Ecrit pour l’agenda ironique qui règne en maître chez carnetsparesseux, ici.




C’est par le réverbère de la cité lacustre que l’on y entre.
Ne me demandez pas comment j’ai réussi à y entrer, je n’en ai gardé aucun souvenir. Tout ce dont je me souviens, c’est d’avoir, alors que mes yeux étaient plongés dans l’obscurité la plus totale depuis plusieurs mois, été éblouie violemment par sa lumière au point que mes yeux se sont mis à pleurer pour en apaiser le feu. Lorsque mes paupières se sont relevées, je l’ai vue, comme dans un rêve, onduler au rythme des ondes parcourant l’eau limpide sous laquelle elle se tenait cachée.
La première pensée qui m’est venue à l’esprit c’est : – Tiens, je suis morte !
Mon corps était si léger que je ne le sentais presque plus. C’est le presque qui m’a fait douter. J’ai commencé à vouloir bouger mais mon corps refusait de se mouvoir.
Alors la deuxième pensée est arrivée : – Qu’est-ce que c’est que ce b….., nom de D… !!!
Jurai-je intérieurement.
C’est de la lumière stupéfiante, à n’en pas croire mon cerveau. Je suis épinglée sous l’eau, incapable de bouger, c’est quoi ce cirque !!!
Ah, c’est vrai, j’oubliais de me présenter. Tout le monde me connaît ici, mais peut-être pas vous, qui venez d’arriver par ce chemin paresseux conduisant du courant de l’ironie à l’encre et de l’encre à l’histoire.
Mon prénom, Cyclopédie.
Mon âge, trop vieille pour le connaître.
Mon boulot, raconter des histoires fumeuses pour enfants assagis par le temps.
Mais sous l’eau, la fumée, cette fois, ça n’allait pas être coton…
Donc, à la suite de la deuxième idée qui fut de jurer comme un charretier, me vint la troisième qui me conseilla d’ouvrir grand mes yeux pour regarder.
Vu que je ne pouvais faire que cela, c’est ce que je fis.
Fi donc ! Voilà Onésime qui arrive.
Lui, c’est un escargot. Il me tend une antenne d’un œil globuleux que je ne pu saisir vu ma paralysie. Je réussis à peine à articuler un borborygme inaudible censé vouloir dire bonjour.

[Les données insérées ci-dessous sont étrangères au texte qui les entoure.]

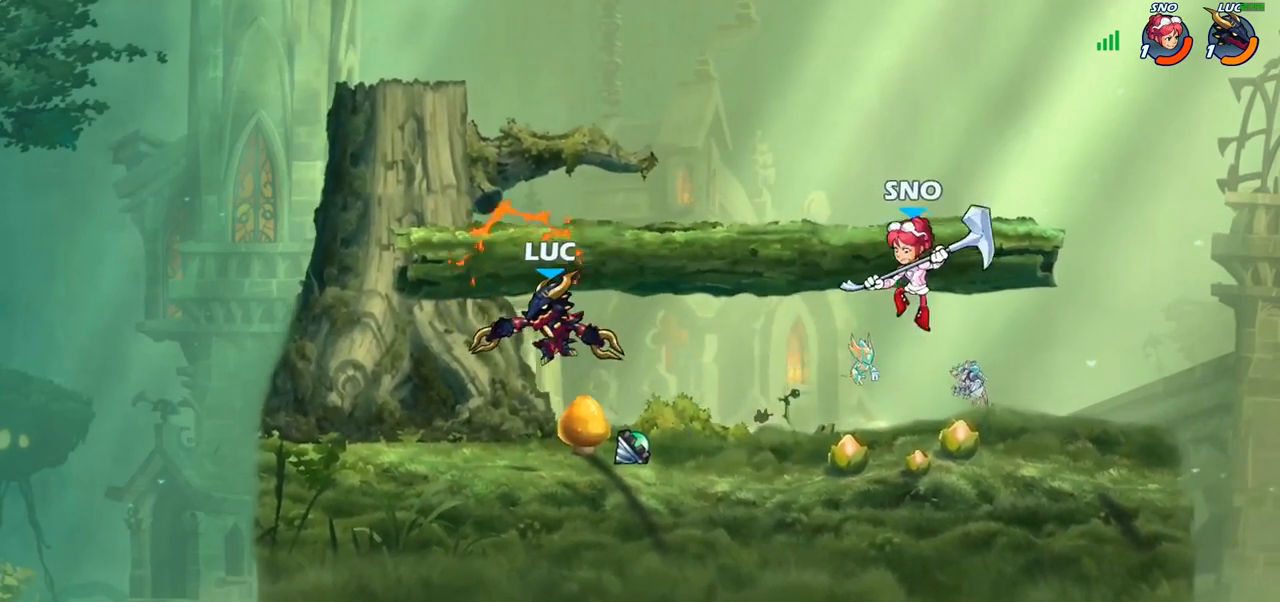
{"buttons": [], "left_stick": "center", "right_stick": "center", "events": [[83, "left_stick", "right"], [317, "CROSS", "down"], [350, "left_stick", "down"], [383, "SQUARE", "down"], [417, "CROSS", "up"], [483, "SQUARE", "up"], [500, "left_stick", "center"]]}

– Te casse pas la tête, Cyclopédie, qu’il me dit ! T’inquiète ! Je t’ai reconnue. Mais que veux-tu, il faut bien qu’on s’assure que tout se passe bien ici. Des drôles, on en a vu, nous on veut la paix, c’est tout.
Et de son œil terminal à l’antenne gauche, il me dégoupille un jet d’encre sur les deux yeux en me disant : – Suis-moi !
Je retrouve l’usage de mes jambes, ce qui me permet d’avancer un pied, puis un autre. Tout va bien. Une quatrième pensée m’arrive direct plutôt côté sourde oreille, genre, je fais comme si je n’y avais même pas pensé. Onésime avance tranquillement, semblant glisser sans effort d’une avenue à une autre, sans se presser. Là, il se tourne vers moi avec son plus grand sourire. Oui, un escargot, ça sourit. Pour ceux qui ne l’auraient jamais vu et seraient tentés de ne pas y croire…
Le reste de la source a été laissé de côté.